Il avait annoncé que l'État proposerait de "vraies mesures" pour soutenir le système de santé face à la désertification médicale. Manuel Valls vient de signer, ce vendredi 22 août, une convention entre l'État, le gouvernement de la Nouvelle-Calédonie et l'Ordre de Malte.
Concrètement : cinq professionnels de santé seront mis à disposition pour un an. Il s'agira de trois médecins, un chirurgien-dentiste et une sage-femme, comme l'a détaillé le ministre des Outre-mer ce matin lors de sa visite au dispensaire de Bourail. "Depuis les émeutes de mai 2024, nous savons que 20% des personnels de santé ont quitté le territoire", a rappelé Manuel Valls.
Ces "brigades itinérantes" de santé seront projetées depuis l'Hexagone pour des missions de trois mois minimum. Elles seront envoyées en priorité dans les zones qui font face à une pénurie de soignants : le Nord, l'Est, Yaté, Thio, les Loyauté et l'Île des Pins.
L'arrivée de la première équipe est annoncée d'ici un mois minimum.
L'État finance le dispositif
Ce dispositif devrait permettre de prendre en charge environ 150 patients par jour, selon Manuel Valls. Il sera financé directement par l'État, pour un budget de 167 millions de francs pacifique (1,4 million d'euros).

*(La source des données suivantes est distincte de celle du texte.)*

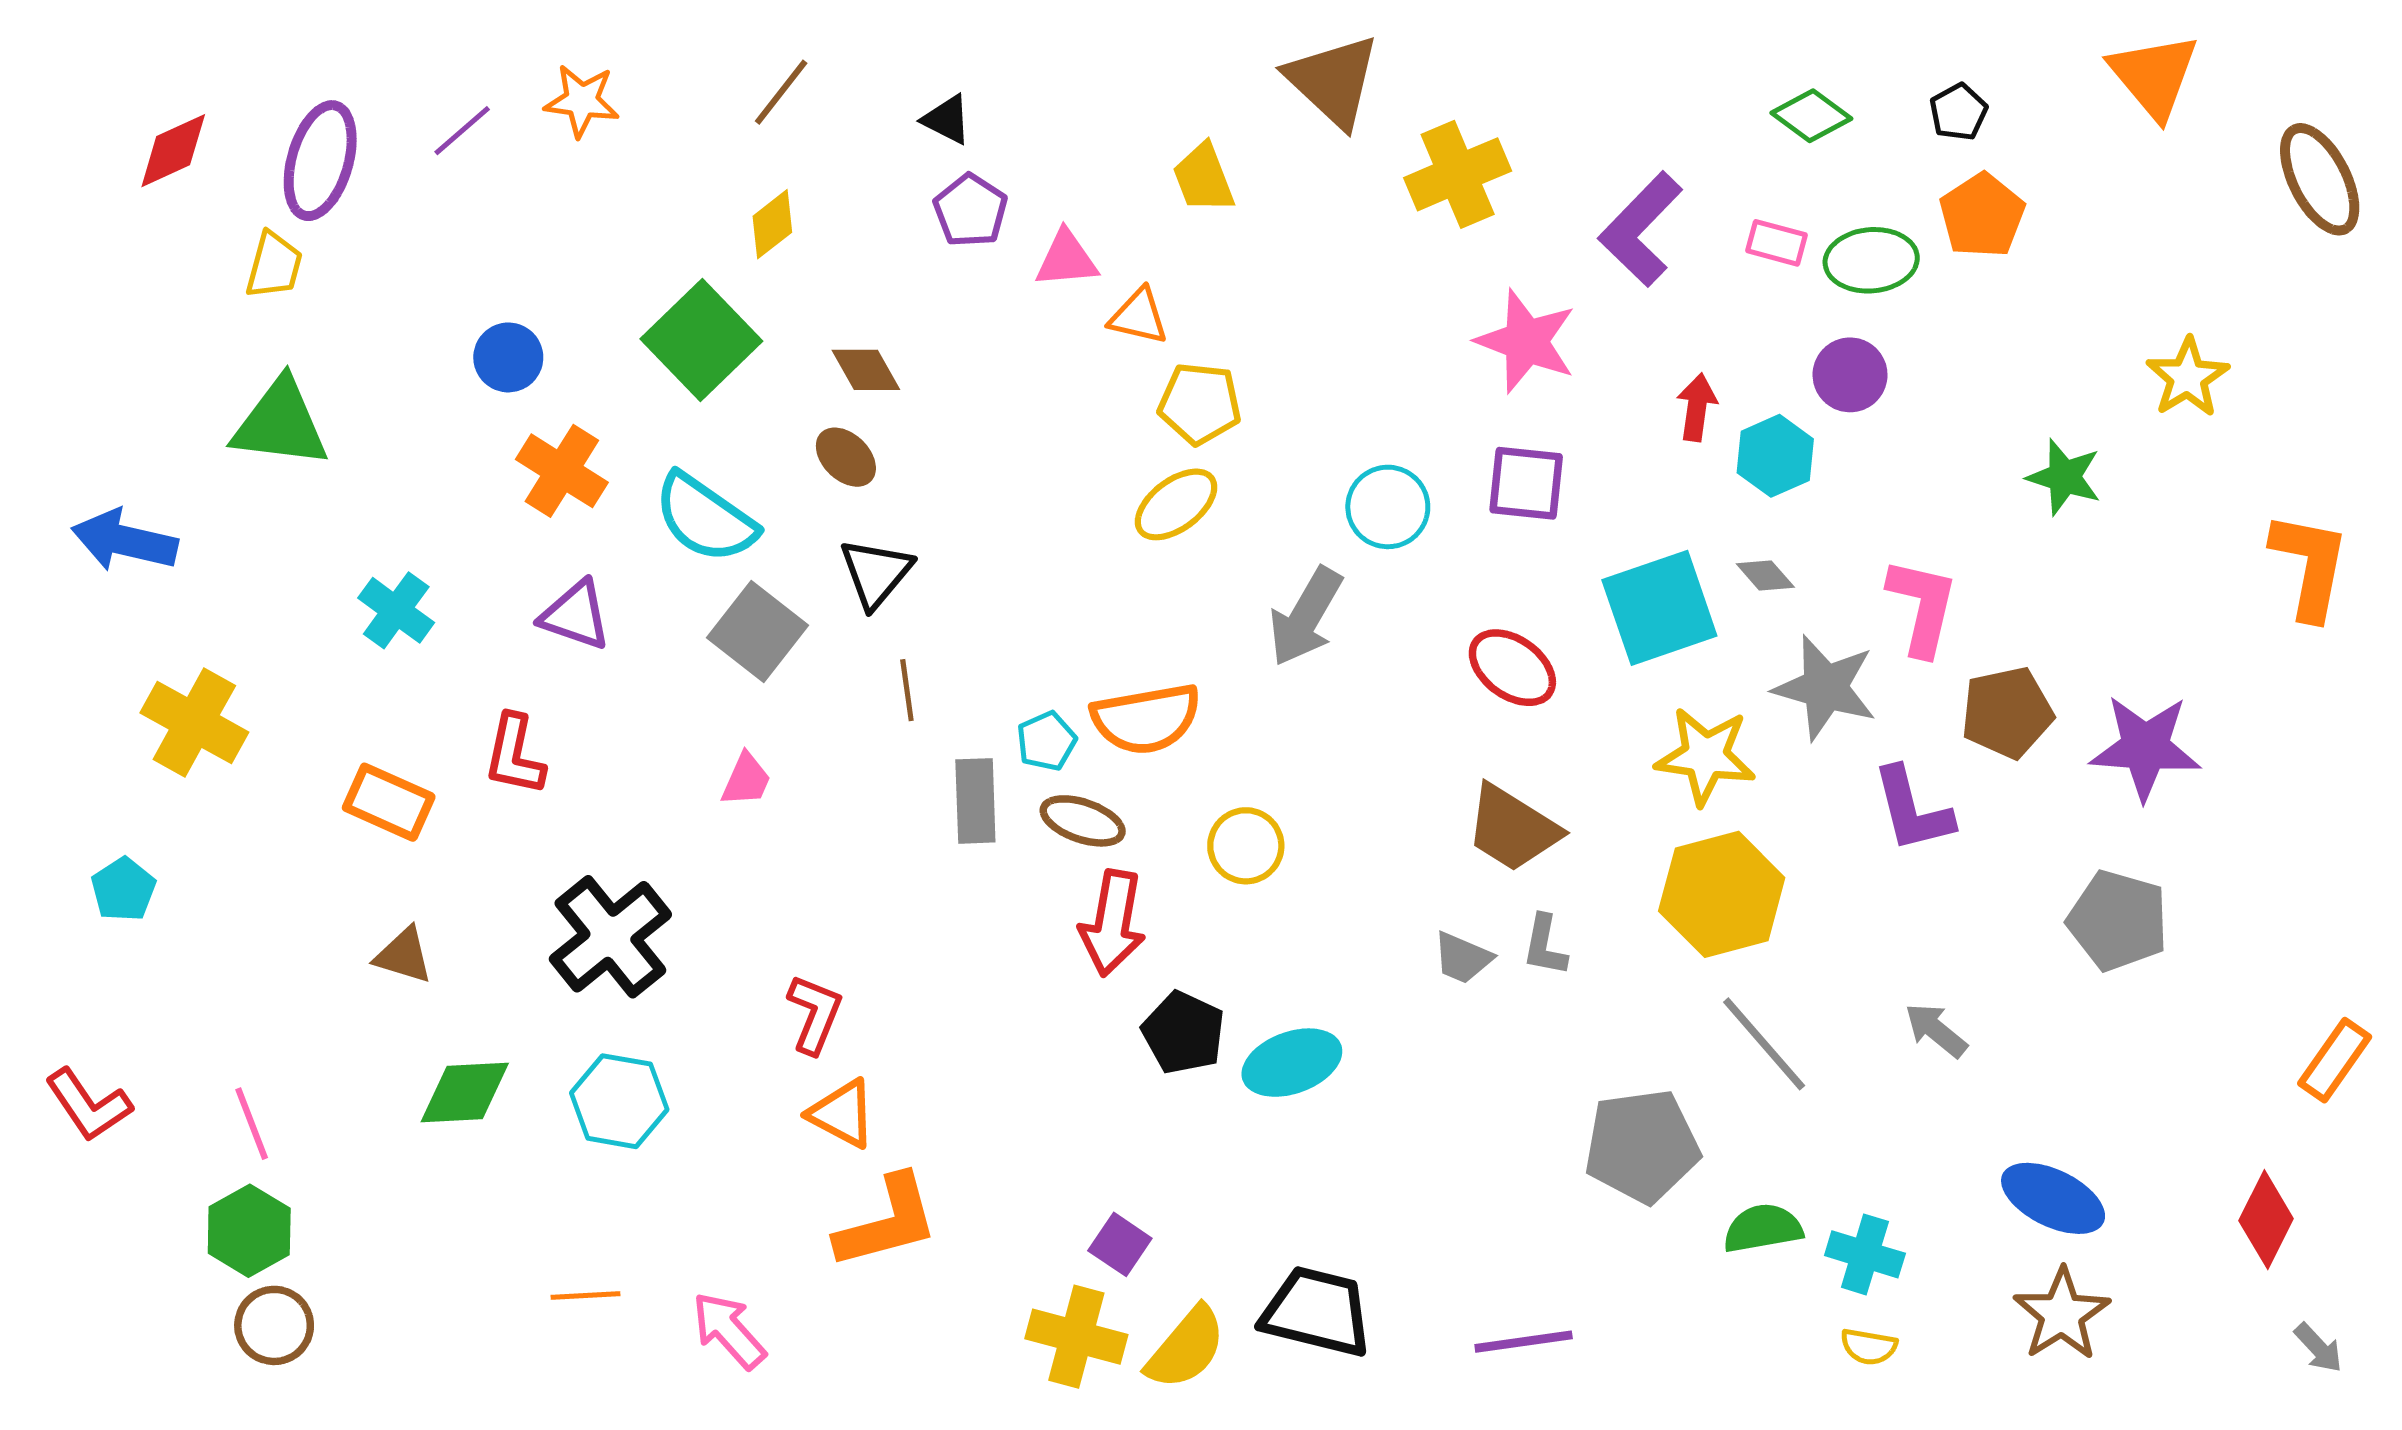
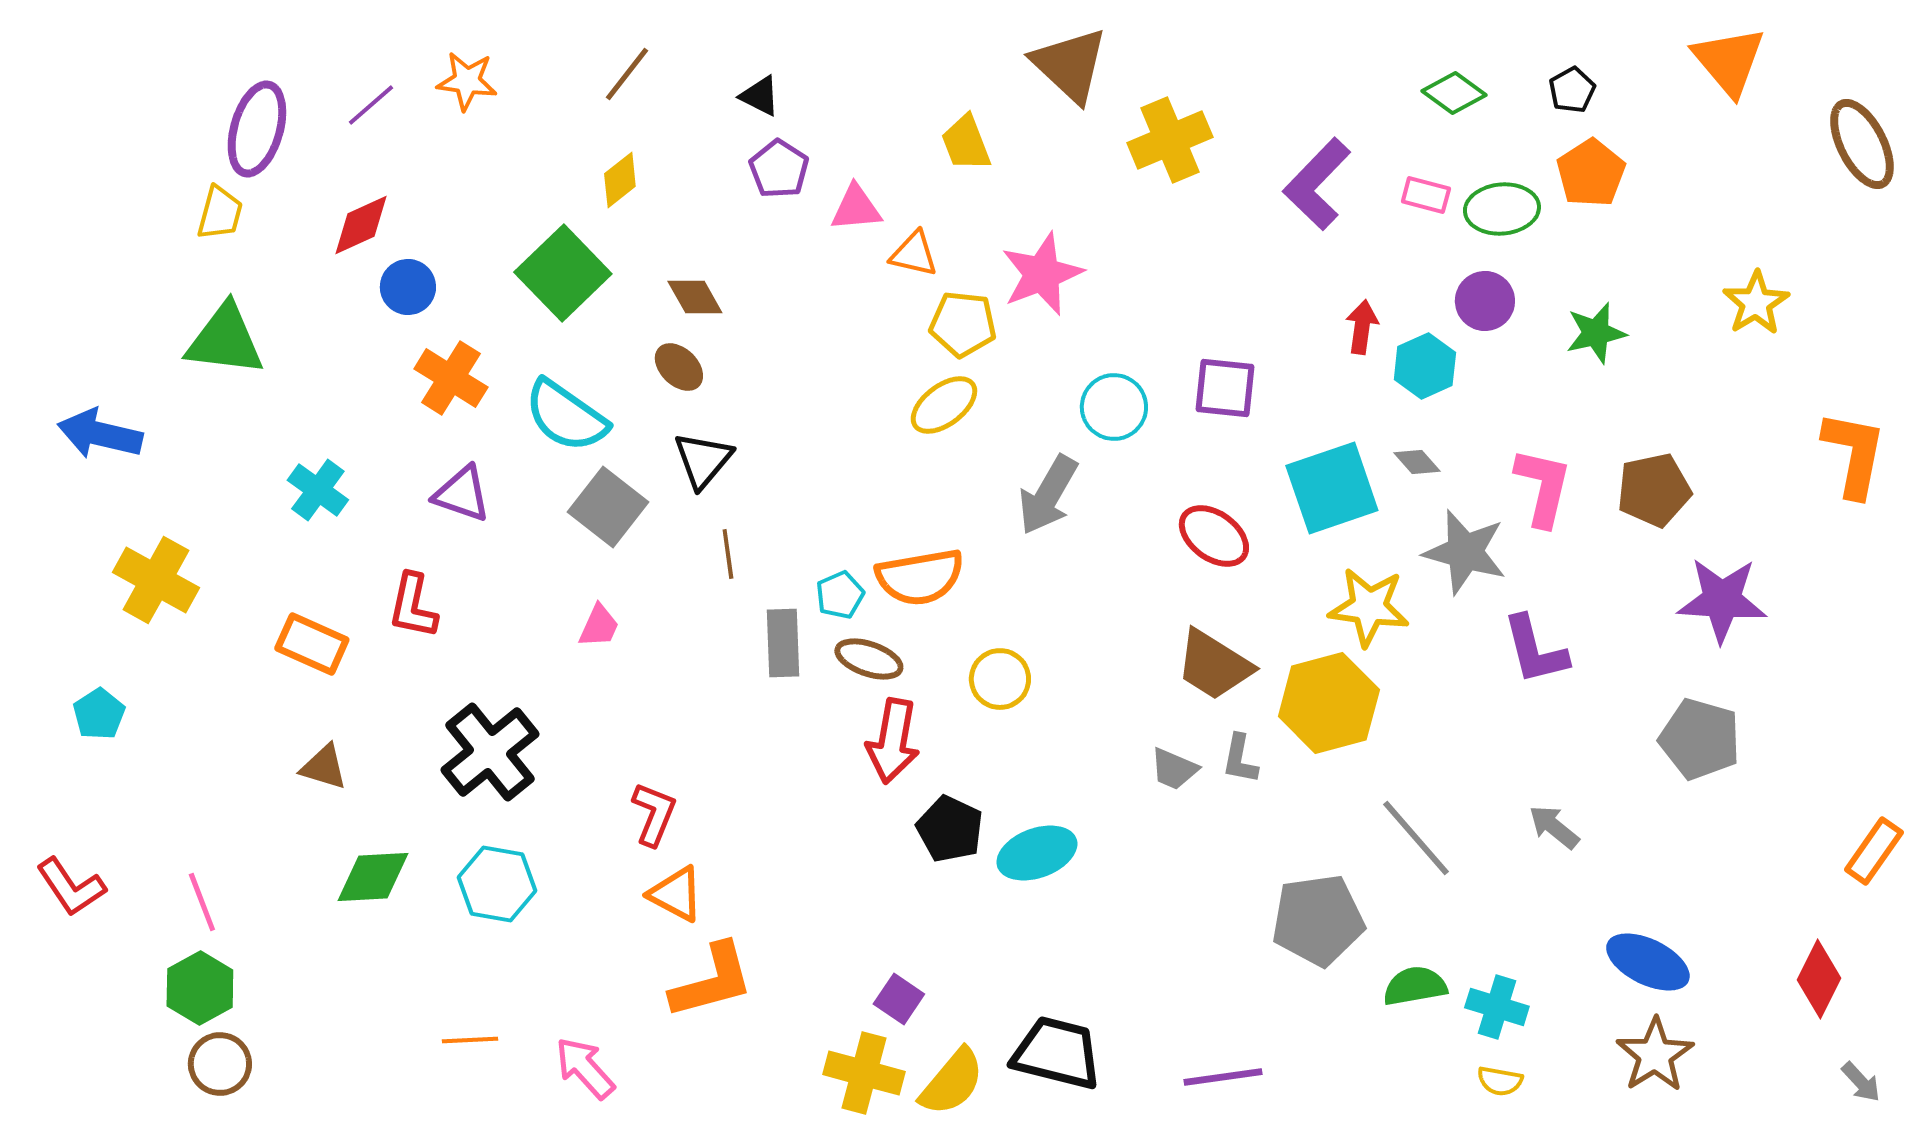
red diamond: (173, 151) -> (361, 225), moved
pink star: (1526, 341) -> (1042, 274), moved, turned 30
green star: (2064, 477) -> (1596, 333), moved, turned -30
brown pentagon: (2007, 713) -> (1654, 490), moved
yellow hexagon: (1722, 894) -> (1329, 703), moved

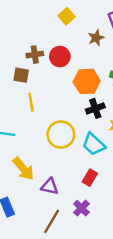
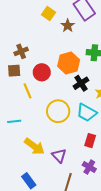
yellow square: (67, 16) -> (49, 13), moved
red circle: (60, 57) -> (42, 72), moved
purple triangle: (50, 186) -> (59, 156), turned 49

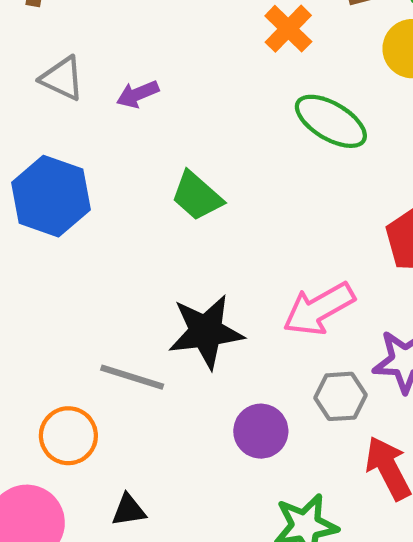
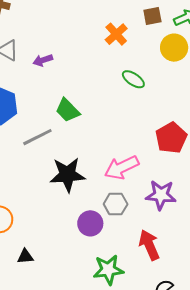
green ellipse: (331, 121) -> (133, 79), size x0.7
gray line: (132, 377) -> (37, 137), moved, turned -48
gray hexagon: (340, 396) -> (116, 204), moved

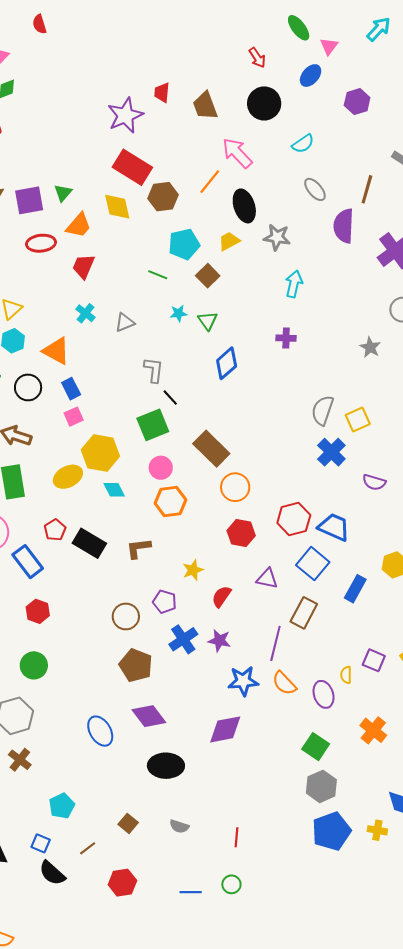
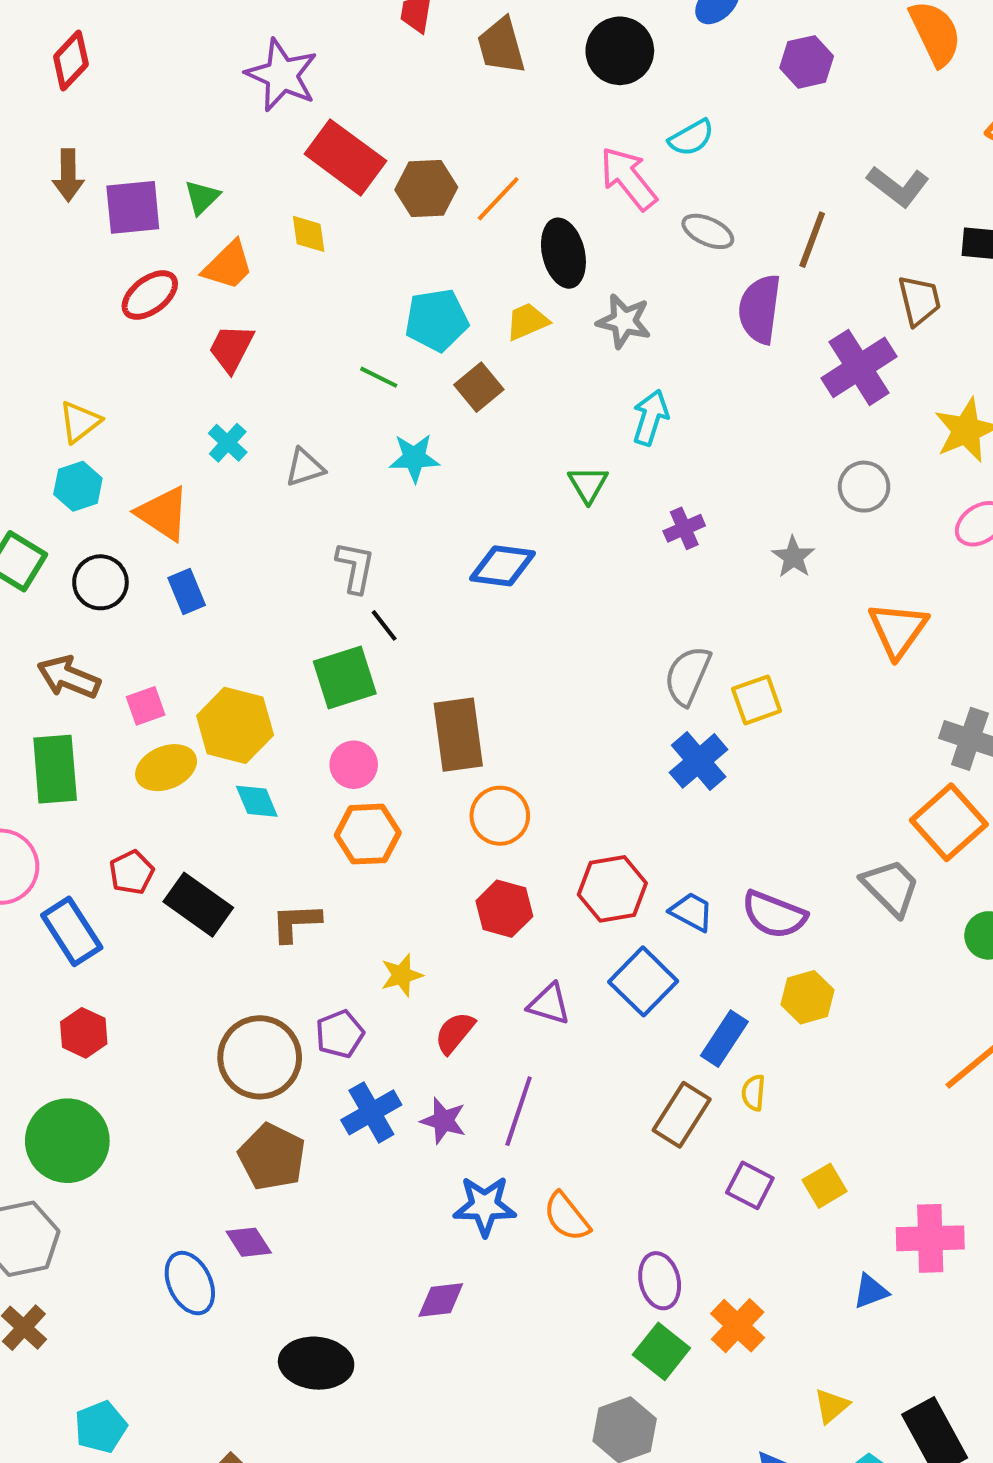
purple star: (125, 115) -> (282, 75), moved, turned -30
pink arrow: (237, 153) -> (628, 178), moved
gray ellipse: (315, 189) -> (708, 231), turned -30
brown hexagon: (163, 197) -> (426, 188), moved
yellow diamond: (117, 207) -> (309, 234), size x0.7
red ellipse: (41, 243) -> (150, 295), turned -36
cyan star: (178, 313) -> (414, 458), size x1.4
green triangle: (208, 321) -> (588, 484), moved
purple cross: (286, 338) -> (684, 528), moved, turned -30
blue diamond: (227, 363) -> (503, 566), turned 44
pink square: (74, 417) -> (146, 706), moved
brown rectangle: (211, 449) -> (458, 735), turned 33
purple semicircle: (374, 482) -> (774, 915), moved, size x1.4
blue trapezoid: (334, 527) -> (692, 912), size x0.7
purple pentagon: (165, 602) -> (340, 1034), turned 30
brown rectangle: (304, 613) -> (682, 1115), moved
brown circle: (126, 616) -> (260, 1057), size x1.5
purple line: (275, 643) -> (519, 1111), moved
green circle: (34, 665) -> (67, 1141), size x1.5
yellow semicircle: (346, 675) -> (753, 1093), moved
purple ellipse: (324, 694) -> (660, 1281), moved
purple diamond: (149, 716) -> (249, 1242), moved, size x0.7
purple diamond: (225, 729) -> (441, 1300), size x0.7
green square: (316, 747) -> (661, 1351), moved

L'Ordre de Malte, particulièrement investi en Nouvelle-Calédonie dans la prise en charge de la lèpre, fournira les ressources humaines. "C'était impossible que l'on ne bouge pas d'autant que l'on intervient sans distinction", a commenté Yann Carpentier, président de l’Ordre de Malte France en Nouvelle-Calédonie. Il a rappelé que l'Ordre de Malte France était aussi spécialisé dans l'accueil et l'accompagnement des personnes en détresse et la santé maternelle et infantile.
Les besoins suivis au plus près
La logistique sera assurée par les provinces (mise à disposition de moyens matériels et de locaux). Le gouvernement intervient principalement dans la coordination du dispositif avec les différents partenaires.
“La séquence d’après, ça va être de se mettre autour d’une table pour prioriser les zones où cette équipe va pouvoir intervenir", a précisé Claude Gambey, membre du gouvernement en charge de la santé, qui prévoit un point de suivi mensuel. "Nous avons un tableau de bord dans lequel nous suivons très exactement les zones en tension.”